## What you need to do
The lines from the top of the material below through the line containing "りと備蓄品を保管するには十分なスペースです。購" are to be printed exactly, with pictures omitted.
******
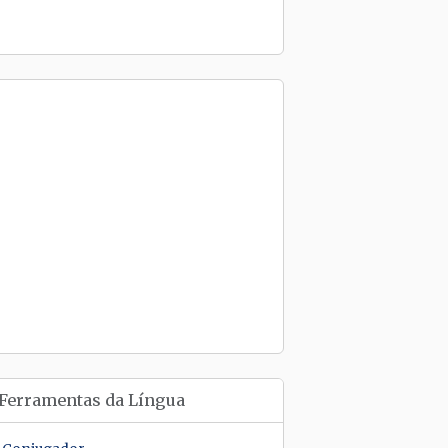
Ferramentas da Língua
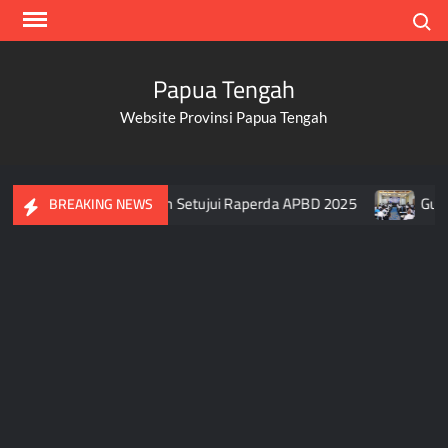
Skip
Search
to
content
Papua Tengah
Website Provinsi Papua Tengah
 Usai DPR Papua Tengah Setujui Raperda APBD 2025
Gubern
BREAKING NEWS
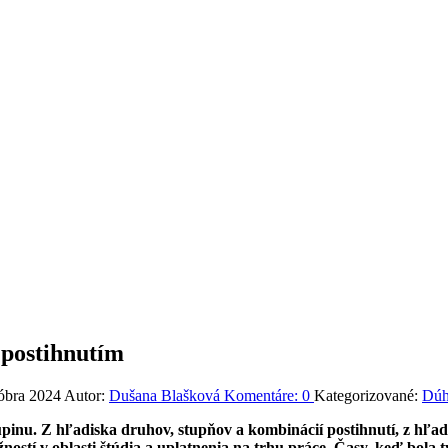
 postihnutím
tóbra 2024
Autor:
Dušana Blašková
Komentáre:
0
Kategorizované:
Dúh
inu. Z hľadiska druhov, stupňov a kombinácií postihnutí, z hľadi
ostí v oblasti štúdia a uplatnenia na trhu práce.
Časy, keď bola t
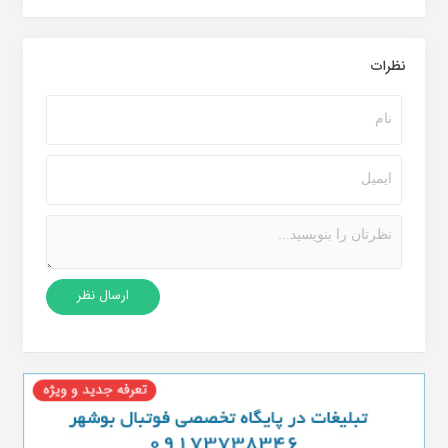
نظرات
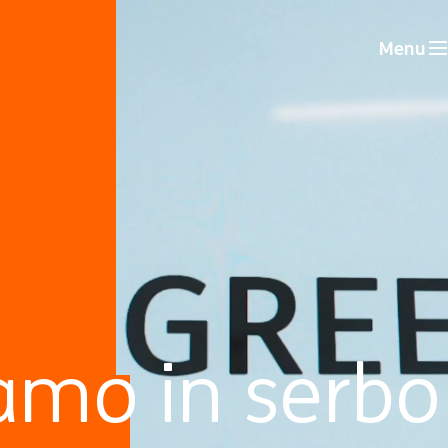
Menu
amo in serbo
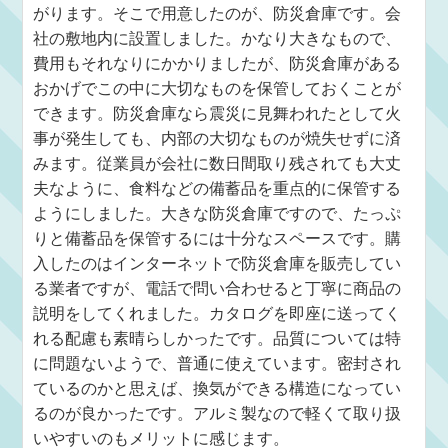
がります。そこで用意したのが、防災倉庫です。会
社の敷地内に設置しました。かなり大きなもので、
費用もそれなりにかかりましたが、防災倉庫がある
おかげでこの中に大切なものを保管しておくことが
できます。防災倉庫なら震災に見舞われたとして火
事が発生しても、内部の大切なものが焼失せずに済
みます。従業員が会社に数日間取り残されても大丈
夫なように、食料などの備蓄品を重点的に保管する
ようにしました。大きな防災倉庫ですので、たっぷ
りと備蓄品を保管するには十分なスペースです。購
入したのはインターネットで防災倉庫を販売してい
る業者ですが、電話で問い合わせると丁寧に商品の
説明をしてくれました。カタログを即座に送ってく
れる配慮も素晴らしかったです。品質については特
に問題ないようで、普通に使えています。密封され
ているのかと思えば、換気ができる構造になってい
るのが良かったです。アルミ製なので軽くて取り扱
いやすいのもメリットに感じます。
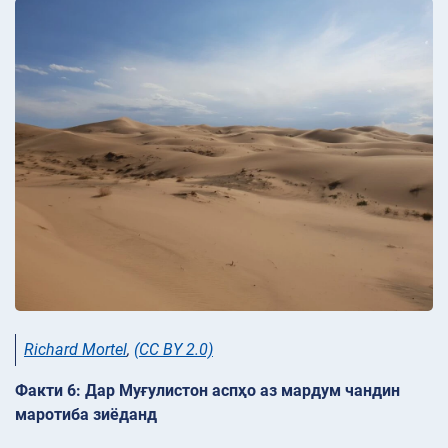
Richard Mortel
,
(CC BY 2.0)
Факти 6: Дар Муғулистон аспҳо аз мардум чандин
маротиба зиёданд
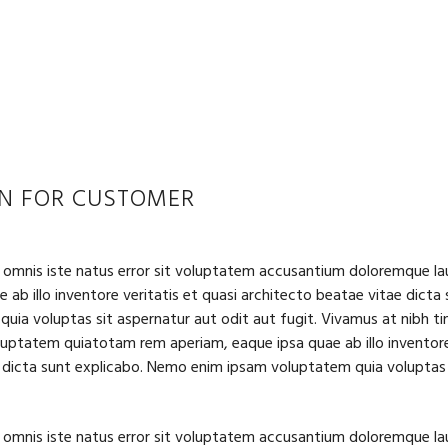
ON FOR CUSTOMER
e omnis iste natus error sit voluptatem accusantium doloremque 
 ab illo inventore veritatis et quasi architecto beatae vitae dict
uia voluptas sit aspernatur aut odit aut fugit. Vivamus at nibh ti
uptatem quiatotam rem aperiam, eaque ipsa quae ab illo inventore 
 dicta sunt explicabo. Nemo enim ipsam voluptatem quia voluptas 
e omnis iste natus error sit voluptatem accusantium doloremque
******
## Solution to the problem
Ferramentas da Língua
Skip
Search
to
content
Papua Tengah
Website Provinsi Papua Tengah
 Usai DPR Papua Tengah Setujui Raperda APBD 2025
Gubern
BREAKING NEWS
 postihnutím
tóbra 2024
Autor:
Dušana Blašková
Komentáre:
0
Kategorizované:
Dúh
inu. Z hľadiska druhov, stupňov a kombinácií postihnutí, z hľadi
ostí v oblasti štúdia a uplatnenia na trhu práce.
Časy, keď bola t
نظرات
Menu
amo in serbo
がります。そこで用意したのが、防災倉庫です。会
社の敷地内に設置しました。かなり大きなもので、
費用もそれなりにかかりましたが、防災倉庫がある
おかげでこの中に大切なものを保管しておくことが
できます。防災倉庫なら震災に見舞われたとして火
事が発生しても、内部の大切なものが焼失せずに済
みます。従業員が会社に数日間取り残されても大丈
夫なように、食料などの備蓄品を重点的に保管する
ようにしました。大きな防災倉庫ですので、たっぷ
りと備蓄品を保管するには十分なスペースです。購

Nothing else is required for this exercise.